There’s plenty to lose if this fine Goan beer is pushed over by bigger players and other bullies.
Drug mules are habituated to swallowing latex balloons stuffed with heroin, cocaine or even ecstasy. The pellets are then recovered through means that will make you throw up (after crossing the international border, of course). Unfortunately, getting a mule to swallow a bottle of King’s beer and transporting it beyond Goa’s borders would be difficult, though perhaps not as difficult as getting someone to then drink it fully informed of the daring smuggle’s modus operandi.
Okay, we might be guilty of exaggeration, even gross exaggeration. But it’s not often that you find photographers more than eager to carry their ‘precious’ camera equipment in their hand because the camera bags are already stuffed zipper to zipper with King’s beer.
But, before we get any further, first things first: if you don’t know and don’t care what King’s Black Label is, we suggest you go read something else. If you do know, do care, and have suffered a bout of short-term memory loss, here goes: King’s is a pilsner (mild beer with a medium hop flavour) available only in 330 ml dark brown (often black) bottles. Its 4.8 per cent alcohol content is lower than many other beers’, and is available only in Goa.
That last bit—‘available only in Goa’—is important. No travelogue on India’s most famous beach destination is complete without a mention of it. When people ask what makes Goa special, it ought to rank among the top three reasons. When joyless fiscal types wonder aloud why booze taxes are so joyously low in Goa, it should be held up as the modern-day equivalent of salt from Dandi beach (there’d be unrest if levies were any higher). When T-shirts declare ‘It’s Better in Goa’, the ‘it’ refers to beer.
The well travelled beer drinker knows why. Through web trawling, pub crawling and other such dignified modes of research, he knows that if you try hard enough, it’s possible you’ll find a beer—maybe even a pilsner—that goes better with a steak. But you will never ever find a beer that goes better with a Goa beach than a sweating bottle of stocky King’s.
Yes, King’s is as Goan for ‘beer’ as Foster’s is in Austrai-lia.
Sadly, the fate of this much-loved local beer brand is uncertain. King’s is under threat from invaders. It is at threat from both Indian and foreign labels that have trundled their way into Goa’s market in recent times, beer brands that have come armed to the teeth with marketing ammo and blistering budgets that are leaving tracks on more than just the sand. In fact, the place is pretty much under siege. As you head to Goa for a vacation or sundowner’s season break, you’ll find yourself being handed a bottle of Kingfisher, Budweiser or even Foster’s, instead of that one bottle of beer you came to Goa dreaming about.

→ What to work on
(a) Please answer these questions from the King's beer article:
(i) What is the alcohol content of King's?
(ii) In what size of bottle is King's sold?
(iii) Which three beers might a Goa visitor be handed instead of King's?
(b) Carry the King's beer article forward with the paragraphs that would come next.
The material that follows has no connection to the King's beer article.

→ Recorded information
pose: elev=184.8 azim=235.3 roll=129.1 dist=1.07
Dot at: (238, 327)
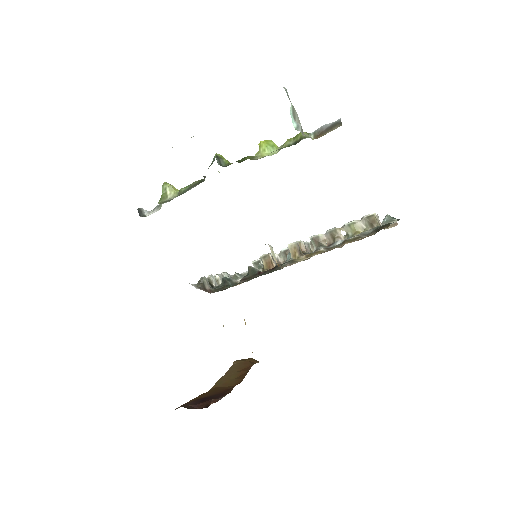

→ Responses to the exercise
(a)
(i) 4.8 per cent
(ii) 330 ml
(iii) Kingfisher, Budweiser or Foster's

(b)
Is this uber-romanticisation?
Maybe. But we’re not alone. Deepa Rajan, a journalist in the Middle East, thinks a familiar bottle of King’s forms an integral part of the identity of the Goan beach—about as Goan as the Goan sausage chilly fry. “No holiday in Goa is complete without one,” she says. Other fans think they might as well be handing out bottles of King’s with boarding passes to Goa.
Let’s be clear, what we have in Goa is a Battle of the Kings. Beer bars, thus far used to selling the ‘King of the Beach’ and the ‘King of Good Times’, have been invaded by the ‘King of Beers’, Budweiser. The worst hit has been Impala Distilleries and Breweries, which brews King’s beer (and also the relatively unfancied Bello beer). It just cannot match the plastic power of the American brand going about entrenching itself; Goa’s famed beach shacks are lined with umbrellas of Budweiser, and there’s little that Impala can do about it. Nor can it hope to match the air power of the brand from Bangalore; plenty of planes flying their way in are essentially ads of Kingfisher streaking their way across the seaside resort’s calm blue skies.
Then, there are also Tiger and Carlsberg working up the froth. Over the past year, the action in the beer market has been furious, and not just by Goa’s easy-going susegad standards. The new entrants have grabbed enough bars by the chiller and beer drinkers by the gullet to give Impala an existential crisis. Counting both King’s and Bello, this Goan company has seen its market share shrink from 22.3 per cent to 4.5 per cent within a year. And this is a sizeable market. Tourists and Goans knock back about 3 million cases—12 units of 650 ml each—every year. This is only a fraction of the 117 million cases that the country consumes overall, but it’s voluminous enough to fight over.
The market is led by Kingfisher, which claims every second beer consumed in Goa. But the beer that’s drawing much of the attention these days is Budweiser; with its ruddy all-American appeal, this brand has been very aggressive. In the first quarter of 2009, it was projected to control 16 per cent of the Goan market; even if it managed to squeak into the double-digits in terms of market share (actual data is not available), it would qualify as a success, say observers.
But this isn’t really about the figures, it’s more about the little guy taking on the big guys in what looks like a losing battle. CBM Rebello, Impala’s technical director who’s been with the brewery for 26 years now, sounds disheartened. “We have our margins being eaten into,” he says sullenly, “we’re selling at a 20 per cent cut-down rate. We just hope people keep drinking [King’s], we’ll keep brewing beer till the time we can.”
While Bello has almost entirely been run out of the market, King’s is hanging in there on a fast thinning thread. A local identity ought to help, shouldn’t it? “It’s nice to hear from people like you,” says Rebello, “it’s the encouragement that keeps us going.” He is not a man given to bluster, clearly, and the current market scenario does not give him much cause for confidence.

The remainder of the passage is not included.